Author: Patrick Ness
Audiobook Narrator: Jason Isaacs
Publication Date: September 27, 2011
Audiobook Length: 3 hours 59 minutes
Page Length: 206 pages
My Rating: 5 / 5 stars
An unflinching, darkly funny, and deeply moving story of a boy, his seriously ill mother, and an unexpected monstrous visitor.
At seven minutes past midnight, thirteen-year-old Conor wakes to find a monster outside his bedroom window. But it isn’t the monster Conor’s been expecting– he’s been expecting the one from his nightmare, the nightmare he’s had nearly every night since his mother started her treatments. The monster in his backyard is different. It’s ancient. And wild. And it wants something from Conor. Something terrible and dangerous. It wants the truth. From the final idea of award-winning author Siobhan Dowd– whose premature death from cancer prevented her from writing it herself– Patrick Ness has spun a haunting and darkly funny novel of mischief, loss, and monsters both real and imagined.
This took me by surprise. I had heard about this book, but not once did I actually know what it was about. From the illustrations alone, I had mistakenly thought this was going to be a scary monster book. BUT OH NO. That would be wrong. This book is immensely heartfelt and devastating on so many levels. I was weeping through this story.
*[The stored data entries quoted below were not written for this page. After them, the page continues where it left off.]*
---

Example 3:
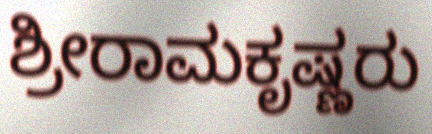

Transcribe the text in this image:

ಶ್ರೀರಾಮಕೃಷ್ಣರು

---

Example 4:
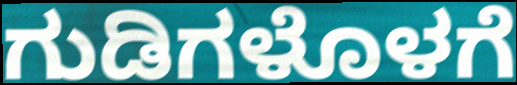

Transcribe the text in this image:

ಗುಡಿಗಳೊಳಗೆ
It ends on a very profound message on love and loss. I feel like this a book that kids should read, because doesn’t it just have a message for all ages?
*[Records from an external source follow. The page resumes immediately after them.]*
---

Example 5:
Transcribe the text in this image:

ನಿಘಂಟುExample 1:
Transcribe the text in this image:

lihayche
The story is about Conor, who sees a monster appear outside his bedroom one night who seems dangerous and awful. It asks things from Conor that Conor doesn’t think he has the answers to. Conor’s mother is receiving treatments once again for her cancer, and his father has moved away to America to be with his new wife and family. Conor has his grandmother, but it’s not really the same as having his mother by his side.
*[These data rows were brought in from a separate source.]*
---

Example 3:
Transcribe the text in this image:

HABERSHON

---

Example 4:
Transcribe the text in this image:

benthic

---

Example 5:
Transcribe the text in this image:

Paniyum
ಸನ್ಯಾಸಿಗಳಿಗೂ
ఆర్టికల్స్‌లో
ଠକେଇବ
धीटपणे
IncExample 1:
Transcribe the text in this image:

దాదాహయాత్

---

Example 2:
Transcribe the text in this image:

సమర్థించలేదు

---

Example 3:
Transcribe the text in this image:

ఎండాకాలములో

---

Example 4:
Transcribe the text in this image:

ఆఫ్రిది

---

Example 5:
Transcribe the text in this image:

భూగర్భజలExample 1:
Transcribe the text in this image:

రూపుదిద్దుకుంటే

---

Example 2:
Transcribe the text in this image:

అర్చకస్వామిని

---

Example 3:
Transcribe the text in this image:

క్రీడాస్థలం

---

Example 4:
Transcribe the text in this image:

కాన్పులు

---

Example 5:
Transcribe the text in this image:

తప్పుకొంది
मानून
This is a book of loss and love. Jason Isaacs’ narration is spectacular and I particularly loved that the audiobook had a bit of an additional interview, or talk, at the end between Jason Isaacs’ and Patrick Ness. The story was inspired from author Siobhan Dowd, and she had passed away before she got a chance to write the book. I think that Ness did wonderfully with Dowd’s material and would recommend this book, because this is an important book and not one I will ever forget.